### Task item
Copy nothing but the lines from the one containing "right back paw: (470, 538)" through the last line of the entries below, exactly as written and without pictures.

(Data entries)
*** Block opens ***
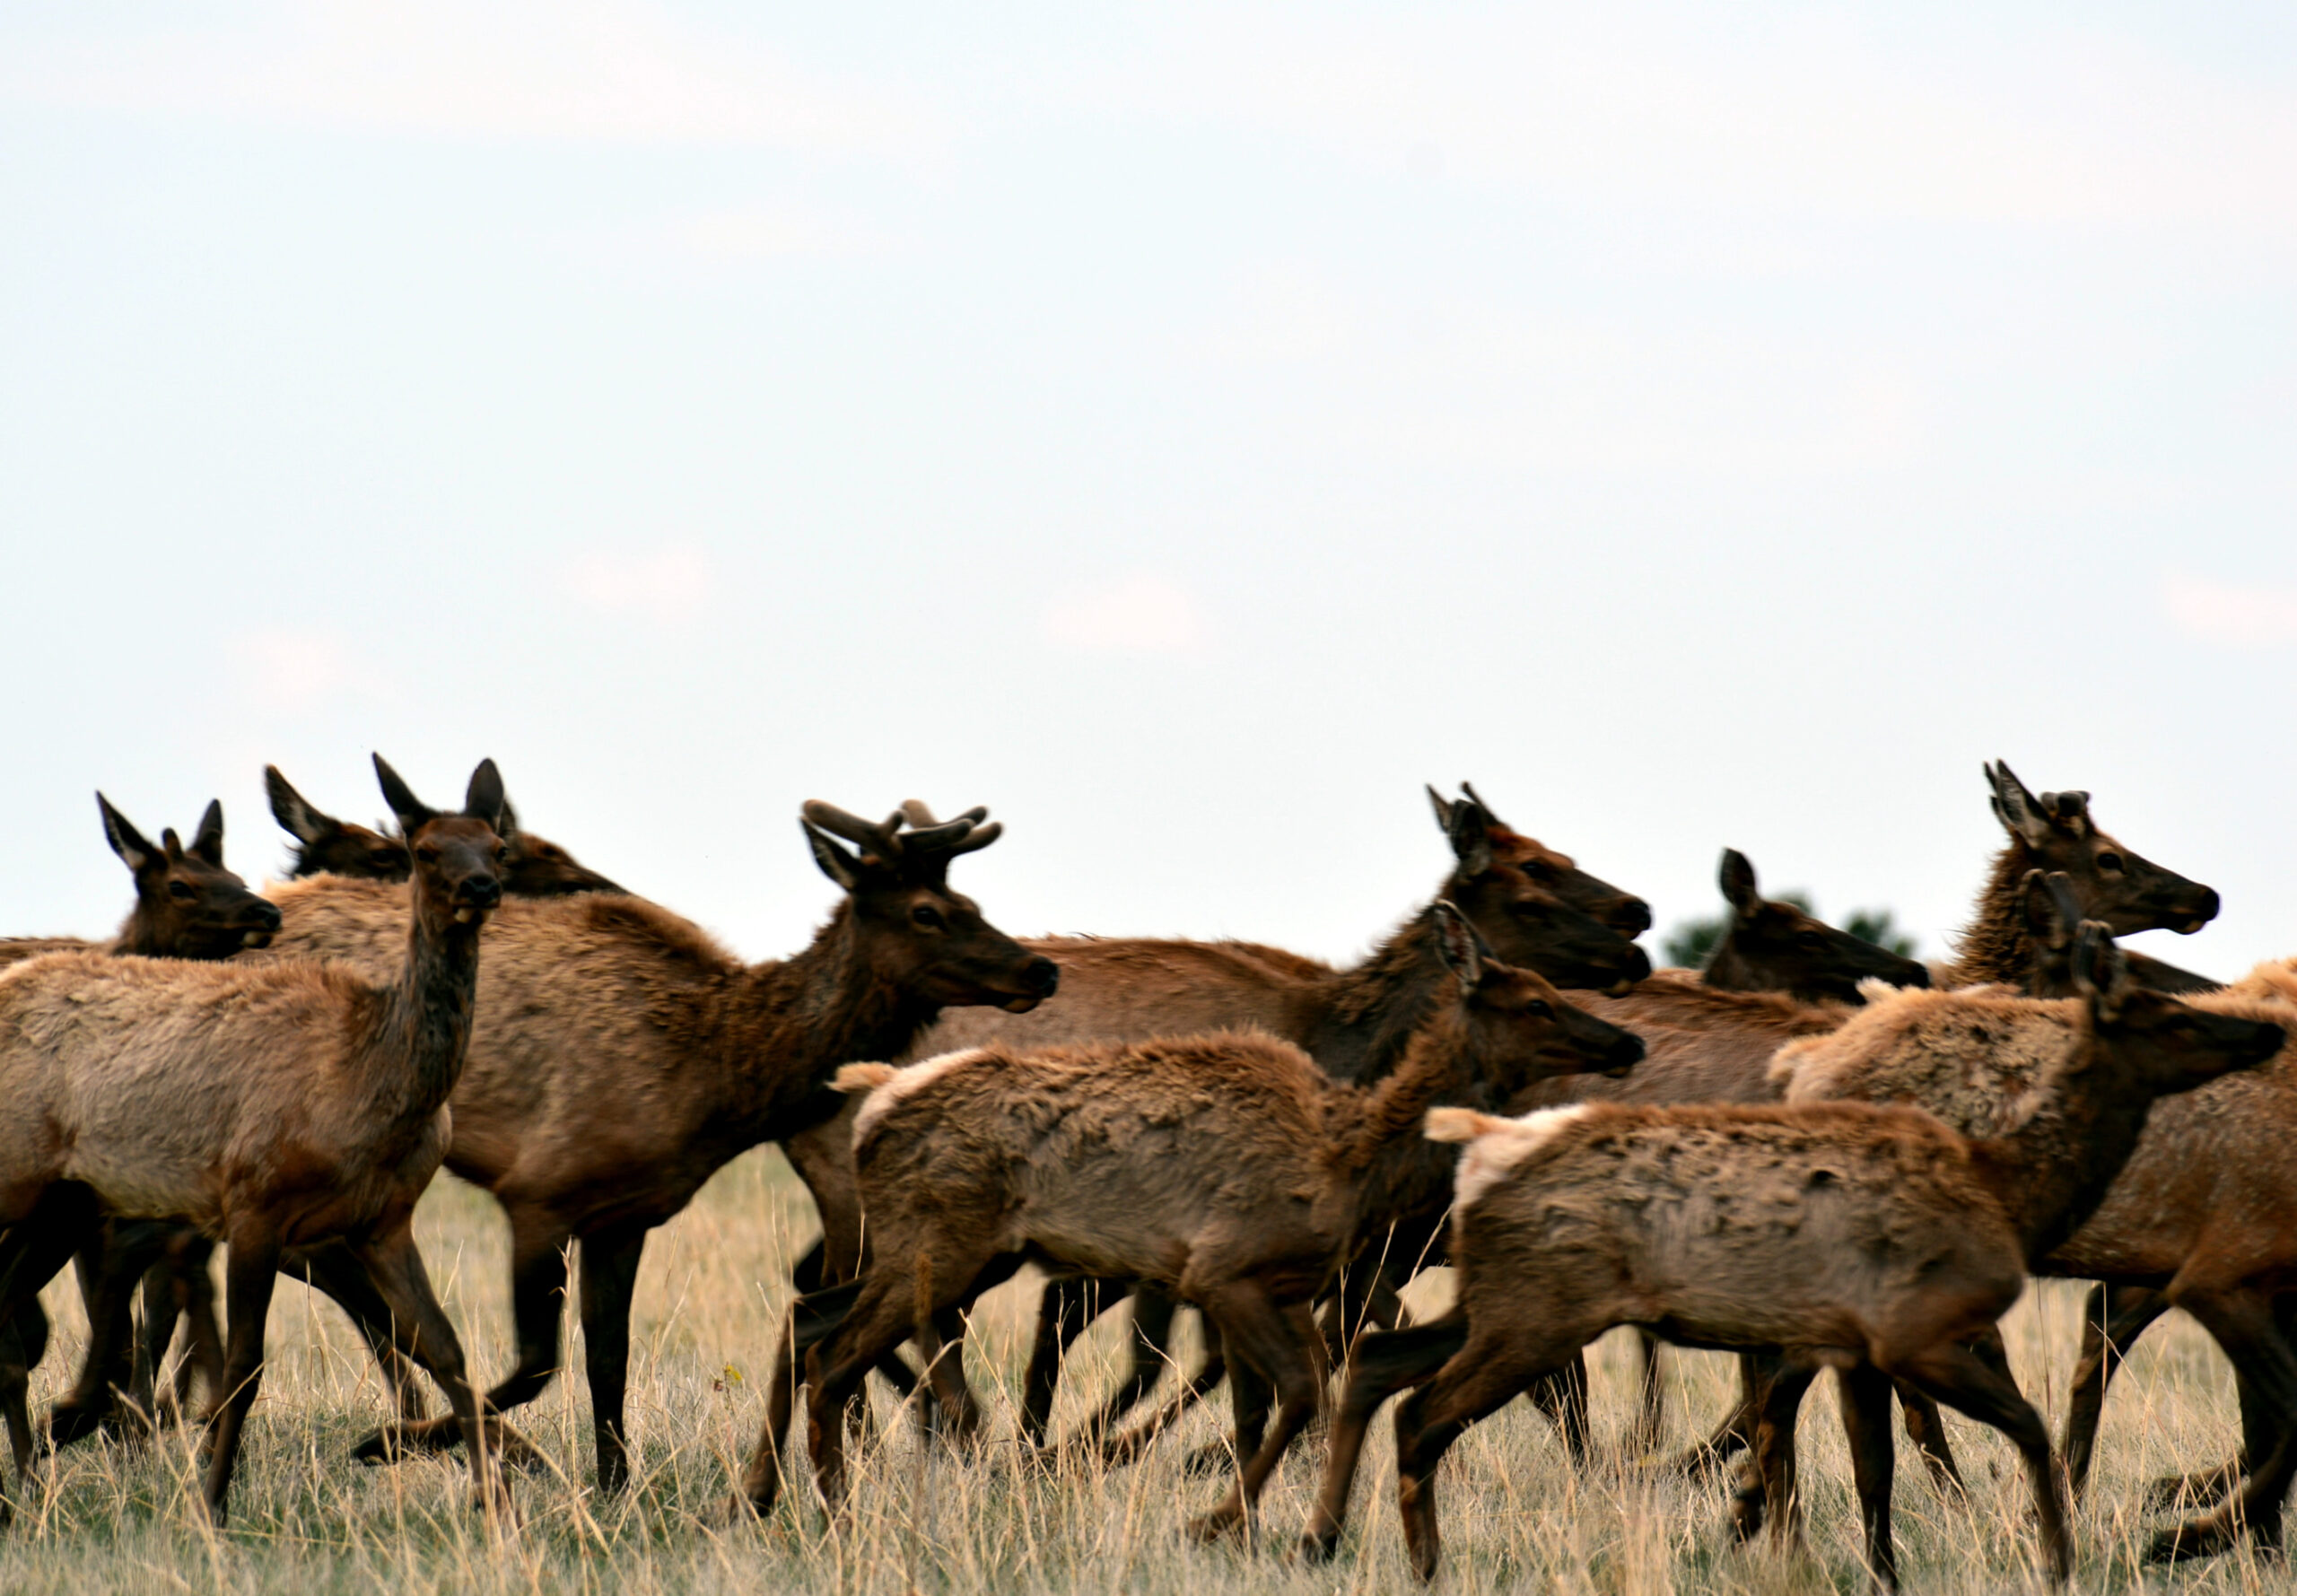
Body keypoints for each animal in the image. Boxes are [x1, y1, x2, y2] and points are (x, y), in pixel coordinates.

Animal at [0, 753, 517, 1533]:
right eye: (422, 850)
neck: (365, 1078)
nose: (481, 886)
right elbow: (244, 1367)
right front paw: (210, 1503)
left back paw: (28, 1483)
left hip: (62, 1202)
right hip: (23, 1181)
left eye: (496, 845)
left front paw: (491, 1500)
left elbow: (446, 1347)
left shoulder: (384, 1219)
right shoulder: (253, 1200)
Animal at [231, 798, 1052, 1496]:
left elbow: (608, 1357)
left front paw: (616, 1483)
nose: (1038, 967)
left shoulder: (624, 1214)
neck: (717, 1080)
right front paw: (393, 1442)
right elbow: (539, 1362)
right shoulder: (540, 1191)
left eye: (972, 905)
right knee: (324, 1262)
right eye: (927, 912)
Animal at [1305, 923, 2287, 1589]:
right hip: (1531, 1315)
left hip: (1497, 1306)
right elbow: (2016, 1430)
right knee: (1425, 1408)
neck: (2014, 1186)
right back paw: (1416, 1557)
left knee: (1383, 1365)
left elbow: (1875, 1460)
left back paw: (1337, 1535)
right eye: (2159, 1015)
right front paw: (2075, 1553)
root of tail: (1476, 1152)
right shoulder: (1910, 1337)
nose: (2262, 1031)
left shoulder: (1853, 1345)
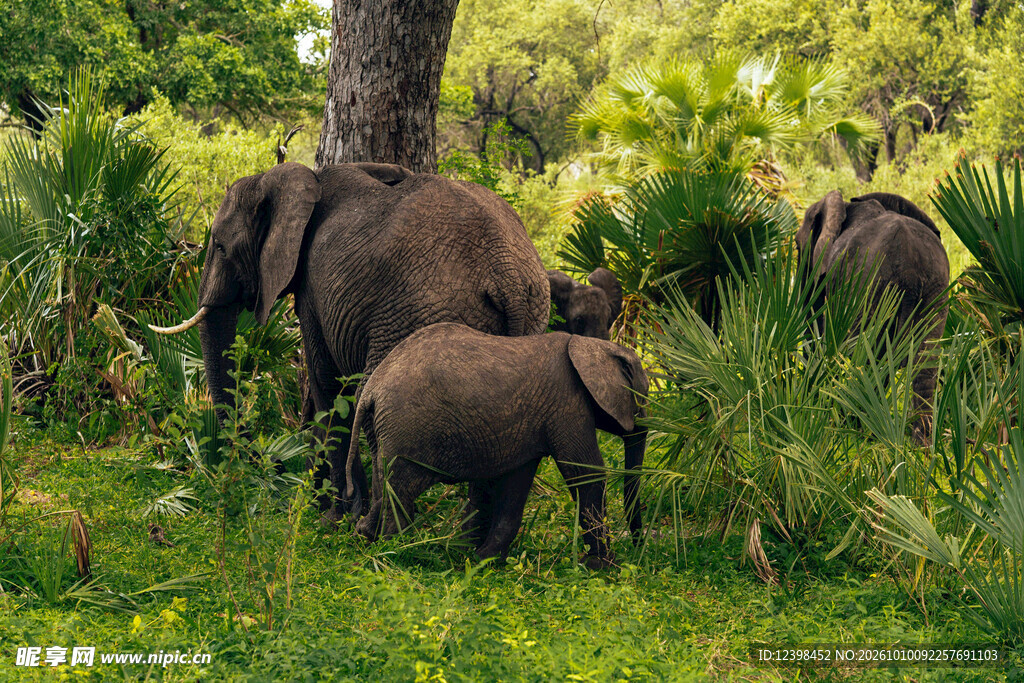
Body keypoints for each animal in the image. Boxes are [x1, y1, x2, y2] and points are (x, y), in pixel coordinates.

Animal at [152, 162, 550, 519]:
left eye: (219, 246)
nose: (275, 464)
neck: (290, 178)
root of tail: (508, 278)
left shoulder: (313, 288)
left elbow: (327, 382)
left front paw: (333, 513)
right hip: (532, 314)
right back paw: (470, 538)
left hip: (418, 314)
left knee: (372, 401)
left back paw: (372, 526)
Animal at [346, 322, 648, 568]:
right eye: (643, 400)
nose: (638, 546)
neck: (592, 344)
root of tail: (371, 388)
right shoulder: (568, 404)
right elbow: (587, 474)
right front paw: (603, 567)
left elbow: (516, 484)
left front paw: (483, 560)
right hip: (408, 428)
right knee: (400, 489)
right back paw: (394, 550)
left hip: (386, 429)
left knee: (383, 480)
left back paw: (366, 536)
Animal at [796, 190, 949, 443]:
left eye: (798, 246)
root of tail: (910, 268)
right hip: (934, 291)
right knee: (924, 362)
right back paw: (919, 445)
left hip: (873, 285)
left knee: (870, 361)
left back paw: (860, 430)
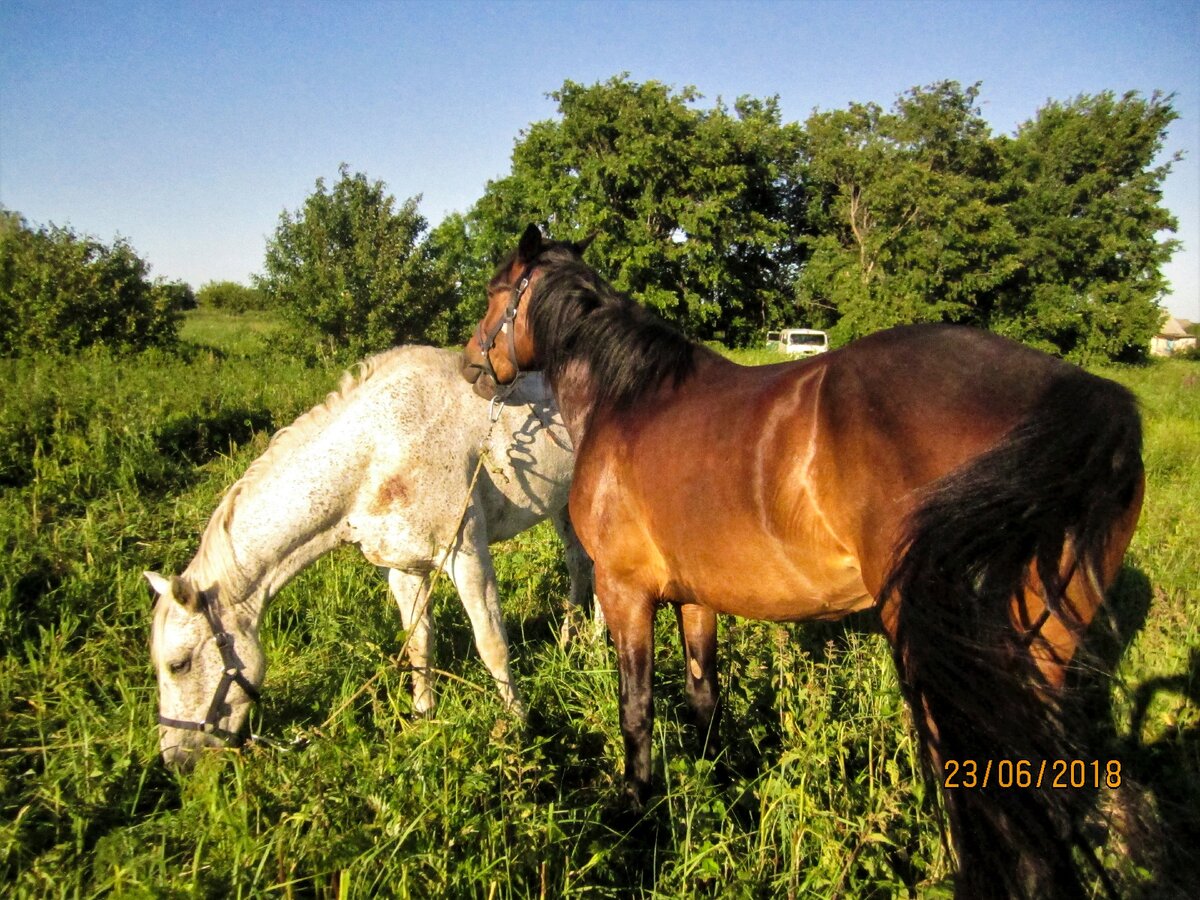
*** Block closes ***
### Task result
right back paw: (470, 538)
left hip: (418, 314)
left knee: (372, 401)
left back paw: (372, 526)
Animal at [346, 322, 648, 568]:
right eye: (643, 400)
nose: (638, 546)
neck: (592, 344)
root of tail: (371, 388)
right shoulder: (568, 404)
right elbow: (587, 474)
right front paw: (603, 567)
left elbow: (516, 484)
left front paw: (483, 560)
right hip: (408, 428)
right knee: (400, 489)
right back paw: (394, 550)
left hip: (386, 429)
left knee: (383, 480)
left back paw: (366, 536)
Animal at [796, 190, 949, 443]:
left eye: (798, 246)
root of tail: (910, 268)
right hip: (934, 291)
right knee: (924, 362)
right back paw: (919, 445)
left hip: (873, 285)
left knee: (870, 361)
left back paw: (860, 430)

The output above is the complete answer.